When an iso 27001 audit asks for proof that every LLM query is controlled, the ideal artifact is an audit log that shows exactly which user supplied which prompt, what data was returned, and which parts were masked or redacted. With those records in hand, auditors can verify that the organization enforces confidentiality, integrity, and access‑control policies for the most sensitive part of the AI workflow – the context window.
That level of evidence also satisfies the requirement to demonstrate that data‑processing activities are auditable and that any exposure of personal or proprietary information is detected and mitigated in real time. In practice, teams often fall short of this ideal.
Why context windows matter for iso 27001
Context windows are the slice of text that an LLM sees when it generates a response. They commonly contain raw business data, customer PII, or internal code snippets. Because the window is sent in clear text to the model provider, a breach or accidental leakage can instantly violate confidentiality clauses in iso 27001 Annex A. Moreover, the window determines the model’s output, so any manipulation of the prompt can affect downstream decisions, creating integrity risks.
Auditors therefore look for three artifacts: a record of who initiated the request, a snapshot of the exact prompt sent, and evidence that any sensitive fields were masked before leaving the organization’s boundary.
The missing controls in a direct LLM integration
Most engineering teams connect to LLM APIs with a shared service account key. The key lives in a CI/CD secret store, is checked out by developers, and is used by scripts that call the provider’s endpoint directly. This approach has several gaps:
- There is no central point where the request can be inspected, so the organization cannot enforce masking or approval policies.
- Session data is stored only in the provider’s logs, which the organization cannot guarantee integrity or retention.
- Because the credential is static, any compromise grants unlimited access to every downstream context window.
Even if the team adopts short‑lived tokens for the API, the token validation happens upstream of the actual data flow. The request still reaches the LLM service without a gate that can record the exact prompt or apply inline redaction. In iso 27001 terms, the control objective of “secure logging and monitoring of privileged actions” remains unmet.
Putting hoop.dev in the data path
hoop.dev is a layer‑7 gateway that sits between identities and the LLM endpoint. It receives the user’s request, validates the OIDC token, and then forwards the call to the model provider. Because the gateway operates at the protocol level, it can enforce the missing controls without changing existing client code.
When a request arrives, hoop.dev performs three enforcement actions:
- Inline masking – before the prompt is sent, hoop.dev scans for patterns that match configured sensitive fields (such as credit‑card numbers or internal identifiers) and replaces them with placeholders. This ensures that only sanitized data reaches the external model.
- Just‑in‑time approval – for prompts that exceed a risk threshold (for example, containing more than a certain number of PII tokens), hoop.dev routes the request to a human approver. The approver’s decision is recorded alongside the request.
- Session recording – hoop.dev logs the authenticated user, the original prompt, the masked version, and the model’s response. The log entry is recorded and retained according to the organization’s retention policy, providing the audit trail required by iso 27001.
All three outcomes exist only because hoop.dev sits in the data path. The initial identity verification (the setup) decides who may start the request, but without the gateway there would be no place to apply masking, approval, or recording.
What auditors will see
After deploying hoop.dev, the evidence package for an iso 27001 audit includes:
- A searchable log that correlates each user’s identity with the exact context window they submitted.
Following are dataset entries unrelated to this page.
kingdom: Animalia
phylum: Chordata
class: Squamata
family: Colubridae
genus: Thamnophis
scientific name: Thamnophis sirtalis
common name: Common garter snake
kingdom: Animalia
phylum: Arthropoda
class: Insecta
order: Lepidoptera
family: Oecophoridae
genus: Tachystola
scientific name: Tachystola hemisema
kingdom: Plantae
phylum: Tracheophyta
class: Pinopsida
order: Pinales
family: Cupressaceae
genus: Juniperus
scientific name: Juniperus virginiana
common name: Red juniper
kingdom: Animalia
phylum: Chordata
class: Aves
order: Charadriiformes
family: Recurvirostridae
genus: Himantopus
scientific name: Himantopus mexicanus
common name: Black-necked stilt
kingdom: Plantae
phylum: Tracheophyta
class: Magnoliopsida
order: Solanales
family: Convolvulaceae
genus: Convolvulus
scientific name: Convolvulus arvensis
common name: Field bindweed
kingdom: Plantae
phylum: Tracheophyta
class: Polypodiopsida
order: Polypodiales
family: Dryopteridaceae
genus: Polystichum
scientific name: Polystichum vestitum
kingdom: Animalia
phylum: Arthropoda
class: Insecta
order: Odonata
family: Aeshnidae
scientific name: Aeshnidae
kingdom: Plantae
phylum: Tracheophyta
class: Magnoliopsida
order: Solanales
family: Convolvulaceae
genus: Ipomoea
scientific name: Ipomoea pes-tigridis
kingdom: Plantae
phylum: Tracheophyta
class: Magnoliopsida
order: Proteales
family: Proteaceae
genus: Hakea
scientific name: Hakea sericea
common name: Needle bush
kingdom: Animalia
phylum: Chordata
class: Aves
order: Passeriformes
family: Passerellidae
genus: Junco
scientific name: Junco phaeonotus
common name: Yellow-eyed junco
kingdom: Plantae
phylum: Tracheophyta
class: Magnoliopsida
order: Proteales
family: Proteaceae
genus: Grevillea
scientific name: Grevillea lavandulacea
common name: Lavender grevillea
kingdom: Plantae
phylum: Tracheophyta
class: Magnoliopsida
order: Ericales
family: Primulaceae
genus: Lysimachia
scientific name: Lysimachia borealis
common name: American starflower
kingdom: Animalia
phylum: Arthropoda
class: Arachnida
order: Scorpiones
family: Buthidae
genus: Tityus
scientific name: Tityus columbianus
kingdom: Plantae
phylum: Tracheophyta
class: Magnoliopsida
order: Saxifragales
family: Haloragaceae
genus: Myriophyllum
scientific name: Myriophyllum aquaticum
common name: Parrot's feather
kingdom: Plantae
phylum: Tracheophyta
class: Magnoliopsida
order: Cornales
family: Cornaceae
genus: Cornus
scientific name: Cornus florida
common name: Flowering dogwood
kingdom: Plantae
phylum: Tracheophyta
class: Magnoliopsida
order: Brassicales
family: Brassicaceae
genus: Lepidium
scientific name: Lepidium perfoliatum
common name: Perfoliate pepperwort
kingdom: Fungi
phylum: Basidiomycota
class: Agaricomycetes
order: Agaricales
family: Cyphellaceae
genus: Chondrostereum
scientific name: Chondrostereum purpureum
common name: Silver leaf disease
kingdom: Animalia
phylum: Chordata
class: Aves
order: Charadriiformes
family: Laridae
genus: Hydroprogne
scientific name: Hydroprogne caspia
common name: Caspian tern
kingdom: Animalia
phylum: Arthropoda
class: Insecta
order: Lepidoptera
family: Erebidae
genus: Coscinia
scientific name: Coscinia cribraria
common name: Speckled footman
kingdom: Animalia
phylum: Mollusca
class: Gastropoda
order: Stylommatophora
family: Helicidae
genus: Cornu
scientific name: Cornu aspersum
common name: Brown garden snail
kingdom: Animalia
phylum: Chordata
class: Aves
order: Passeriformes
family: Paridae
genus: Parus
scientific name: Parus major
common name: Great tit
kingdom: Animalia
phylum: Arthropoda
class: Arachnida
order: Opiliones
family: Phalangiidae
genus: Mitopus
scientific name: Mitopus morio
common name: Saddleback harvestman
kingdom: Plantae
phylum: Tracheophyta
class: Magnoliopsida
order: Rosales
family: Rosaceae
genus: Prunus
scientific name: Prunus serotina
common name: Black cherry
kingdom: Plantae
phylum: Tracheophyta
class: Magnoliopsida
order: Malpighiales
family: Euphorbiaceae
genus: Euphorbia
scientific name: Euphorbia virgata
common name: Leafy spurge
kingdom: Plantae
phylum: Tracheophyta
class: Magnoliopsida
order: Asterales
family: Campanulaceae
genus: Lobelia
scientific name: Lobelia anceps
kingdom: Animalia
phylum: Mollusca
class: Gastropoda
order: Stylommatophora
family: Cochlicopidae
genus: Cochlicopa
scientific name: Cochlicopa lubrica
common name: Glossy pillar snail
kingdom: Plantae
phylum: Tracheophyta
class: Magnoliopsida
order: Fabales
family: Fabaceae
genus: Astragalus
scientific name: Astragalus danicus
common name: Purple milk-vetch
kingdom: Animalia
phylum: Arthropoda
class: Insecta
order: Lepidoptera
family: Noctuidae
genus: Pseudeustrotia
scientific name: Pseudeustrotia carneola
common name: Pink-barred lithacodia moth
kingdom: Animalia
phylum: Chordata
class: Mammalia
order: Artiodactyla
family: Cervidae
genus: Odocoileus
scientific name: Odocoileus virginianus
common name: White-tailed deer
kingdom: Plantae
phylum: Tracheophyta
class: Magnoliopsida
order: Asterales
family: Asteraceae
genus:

- Masked‑prompt snapshots that demonstrate the organization’s data‑loss‑prevention controls.
- Approval records that show a documented decision process for high‑risk queries.
- Retention policies configured in hoop.dev that guarantee logs are kept for the required period.
Because the logs are generated by hoop.dev, the organization can attest that the records were produced outside the LLM client process, satisfying the “independent review” requirement of iso 27001. The logs can be exported to a SIEM or a compliance‑reporting tool for further analysis.
Getting started
To adopt this approach, begin with the Getting started guide to deploy the gateway in your network. The guide walks you through configuring OIDC authentication, defining masking rules, and enabling just‑in‑time approvals. For deeper details on how each feature works, see the learn page. The open‑source repository on GitHub provides the full implementation and example configurations: Explore the open‑source repository on GitHub.
FAQ
Do I need to change my existing LLM client code?
No. hoop.dev works as a transparent proxy. Your existing client points at the gateway endpoint instead of the provider’s URL, and the rest of the workflow remains unchanged.
Can I use hoop.dev with any LLM provider?
hoop.dev supports any HTTP‑based LLM API. You configure the target endpoint and the gateway handles the rest, including masking and logging.
How does hoop.dev help me meet iso 27001’s logging requirements?
hoop.dev records every request and response in a log that includes the authenticated user, the original context window, and any masking or approval actions. Those logs constitute the evidence auditors require for secure logging and monitoring.